A Coreia do Norte e a sacristia
Quando
me sento perante o desafio de uma página em branco tento sempre ser fiel na
transposição daquilo que sinto para as palavras que escrevo; e o resultado, uns
parágrafos de mim, ficam soltos e à mercê das opiniões e do sentir de quem lê.
Faço
isto numa crónica, num poema e até no âmbito da ficção, num romance ou num
conto, espaço onde as personagens carregam sempre algo de nós, nem que seja às
vezes apenas um breve e discreto “julgamento” implícito.
Gosto
tanto da expressão de desacordo quanto da concordância total de alguém que me
leia, porque acredito que deste confronto de ideias se constrói a verdadeira
riqueza da humanidade.
E
a liberdade para podermos ser nós nestes diálogos é um bem de primeira
necessidade, como pão.
Foi
noticiado recentemente que a prelatura da Opus Dei mantém um Index de livros
proibidos nos quais se incluem 79 obras de autores Portugueses, com Eça e Saramago
à cabeça; sendo que para mim o primeiro é o maior escritor Português de todos
os tempos, e Saramago, juntamente com Cardoso Pires, os meus favoritos de entre
os contemporâneos.
Acho
esta situação vergonhosa no sentido em que sendo eu crente e Católico, vejo
criar na Igreja um enclave que junta o pior do mundo; um corredor ao estilo da
Coreia do Norte dominado pelos “Kim Jon-un’s de Sacristia”, espaço obscuro
dominado pelo radicalismo que cobre com “Burkas” muito opacas o intelecto dos
crentes seus “irmãos”.
Quem
proíbe desvaloriza sempre a inteligência dos demais, não lhes reconhecendo a
capacidade de fazerem o seu próprio julgamento sobre aquilo que se lhes depara,
quer seja em livro, numa peça de teatro, na pintura ou em qualquer outra
expressão artística.
E
o desvalorizar da inteligência dos “irmãos” é “cuspir” sobre o próprio Deus que
os criou à Sua imagem.
Por
outro lado, quem proíbe passa a si próprio um certificado de mediocridade, na
medida em que se assume com capacidade para ser um chefe que comanda um “rebanho”
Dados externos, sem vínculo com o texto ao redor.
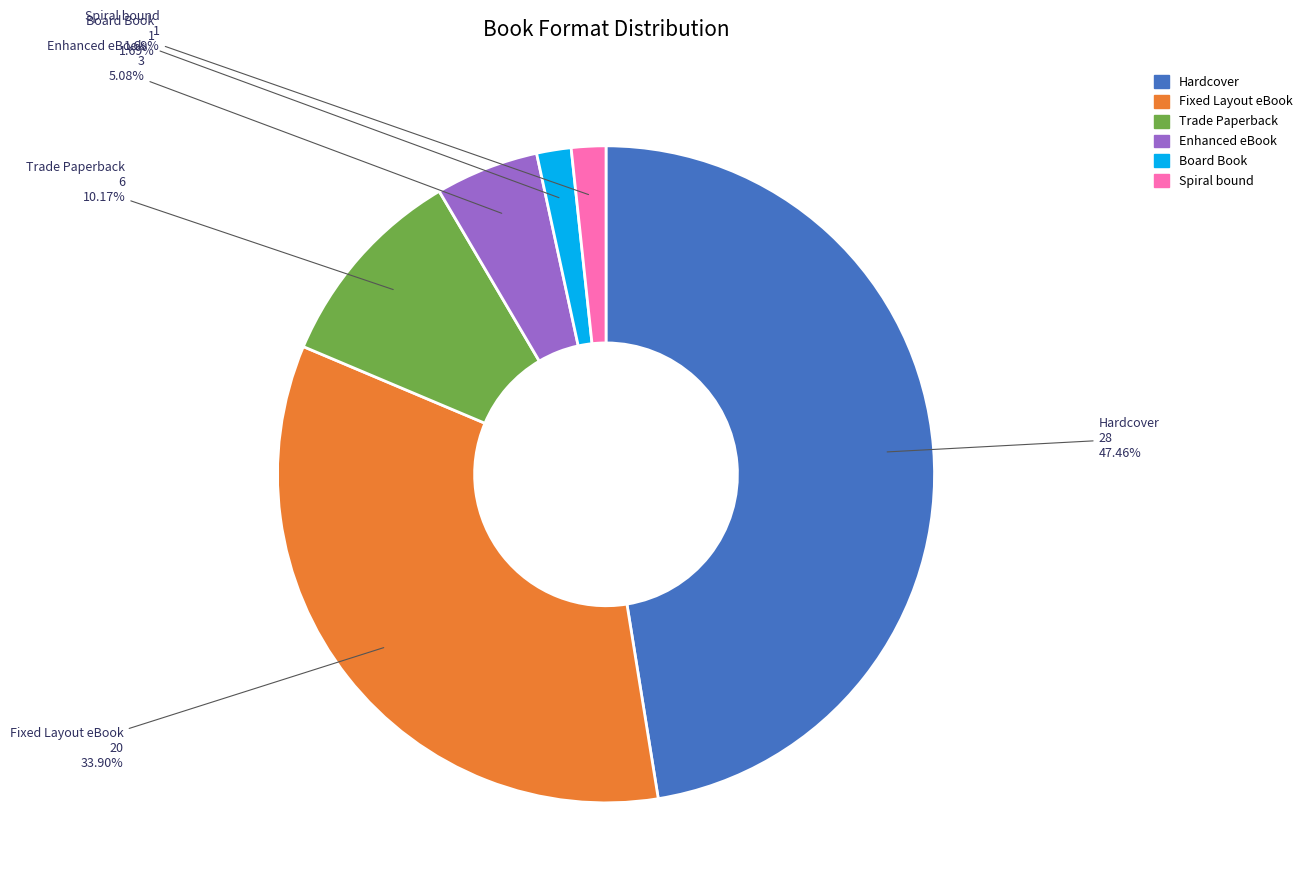

Which slice is the largest?

Hardcover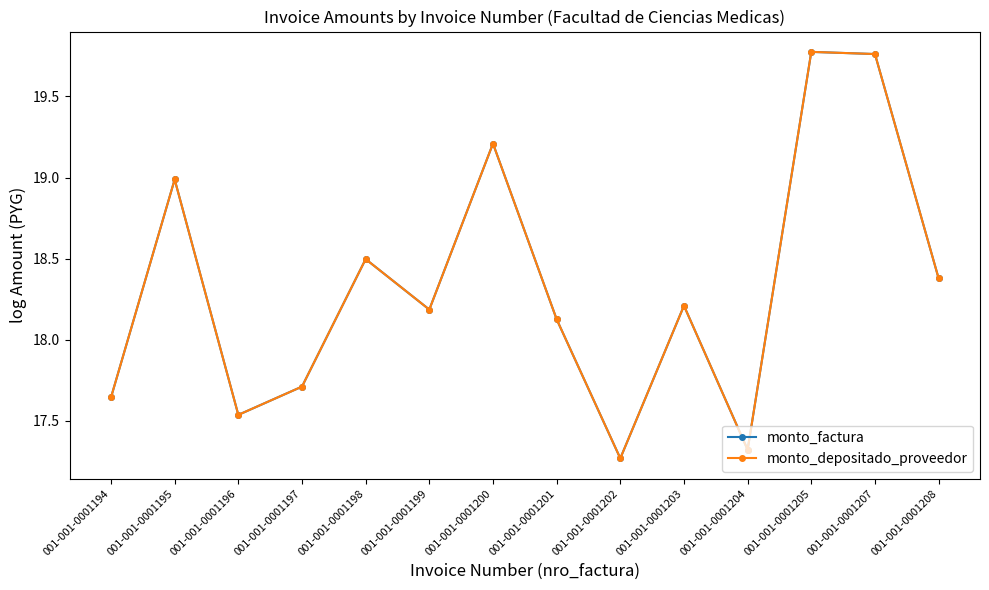

What is the total value across all series at 001-001-0001199?

36.4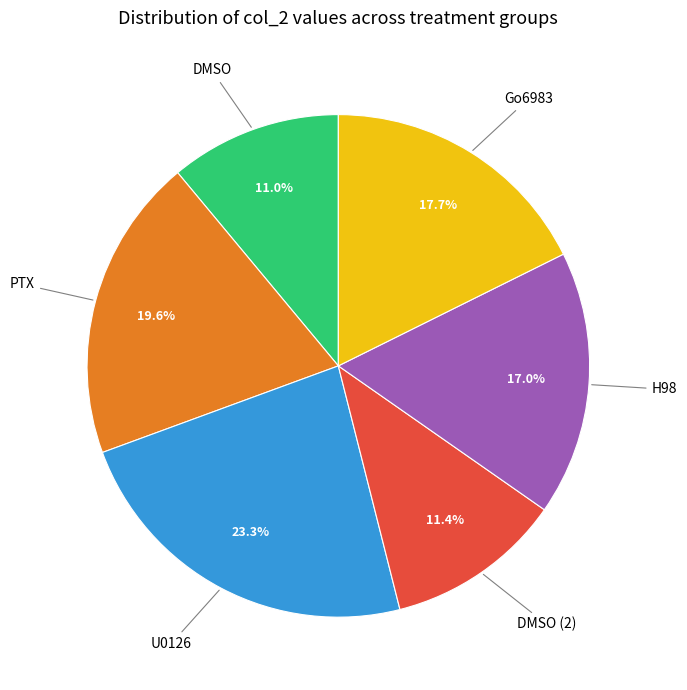

Is there any slice that represents more than half of the pie?

No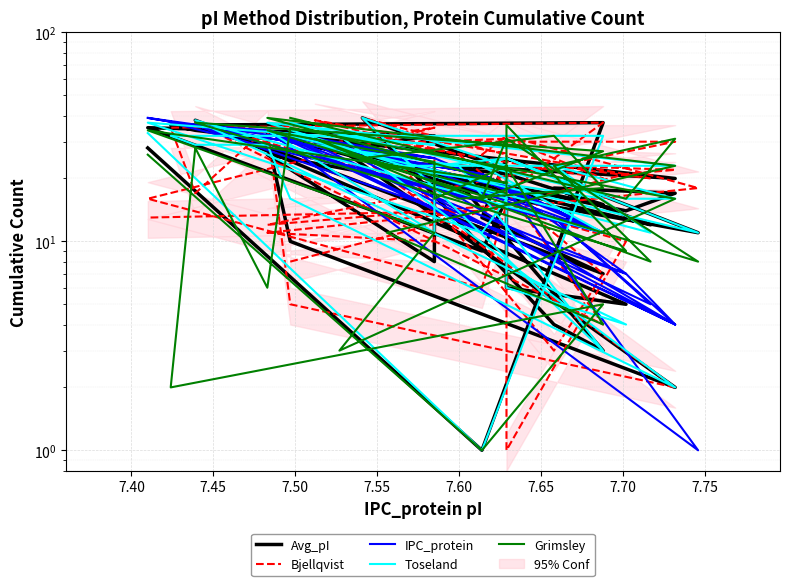

In Toseland, how many points are higher than both neighbors (excluding endpoints)?

10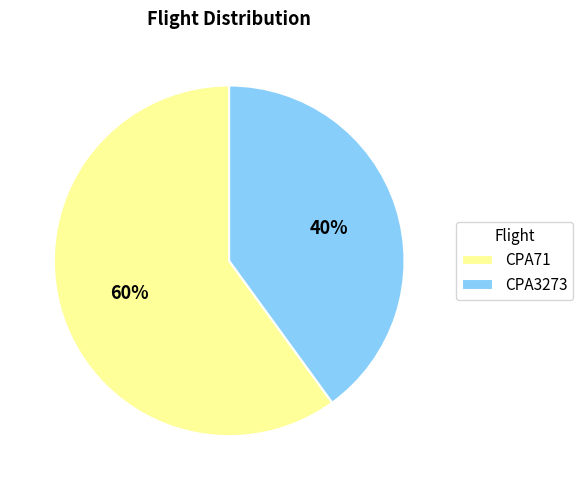

Approximately how many times larger is the value at CPA71 compared to CPA3273?

1.5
de gente que pensa toda da mesma forma, mas proclama a sua incapacidade para
ser “líder” de um grupo de pessoas que pensam e discutem ideias com base
naquilo que verdadeiramente pensam e ambicionam.
E
não evoquem o Espírito Santo para reclamar maior clarividência e legitimar estas
atitudes imbecis.
A
História não se apaga, e proibir “O Memorial do Convento” privando as pessoas do
“facto” de Baltasar e Blimunda se terem conhecido no Rossio durante um Auto-de-Fé,
não limpa infelizmente a nódoa de que um dia, e em nome da mesma fé, as pessoas
foram queimadas vivas por ordem da Inquisição.
Em
nome do obscurantismo e da uniformidade do pensamento que vê os Homens de fé
como inactivos e acéfalos seres dentro de redomas de vidro, em vez de nos verem
como somos, gente do mundo que pensa e vive a fé e que a confessa muito mais
por obras e convicções do que pelas ladainhas aprendidas de cor no contexto da
redoma.
Ao
longo da minha existência aprendi tanto com gente crente como com ateus, porque
gente igual na riqueza de valores e no afecto que me dedicaram. Ter fugido
daqueles que à partida pensavam e agiam de forma diferente de mim, seria desde
logo amputar muito daquilo que hoje sou.
Quantas
vezes o contraditório foi raiz para as minhas maiores convicções.
Quem
nos ama e é grande ensina-nos sempre a pensar, quem é medíocre e não nos tem em
grande conta impõe-nos regras na hora de agir.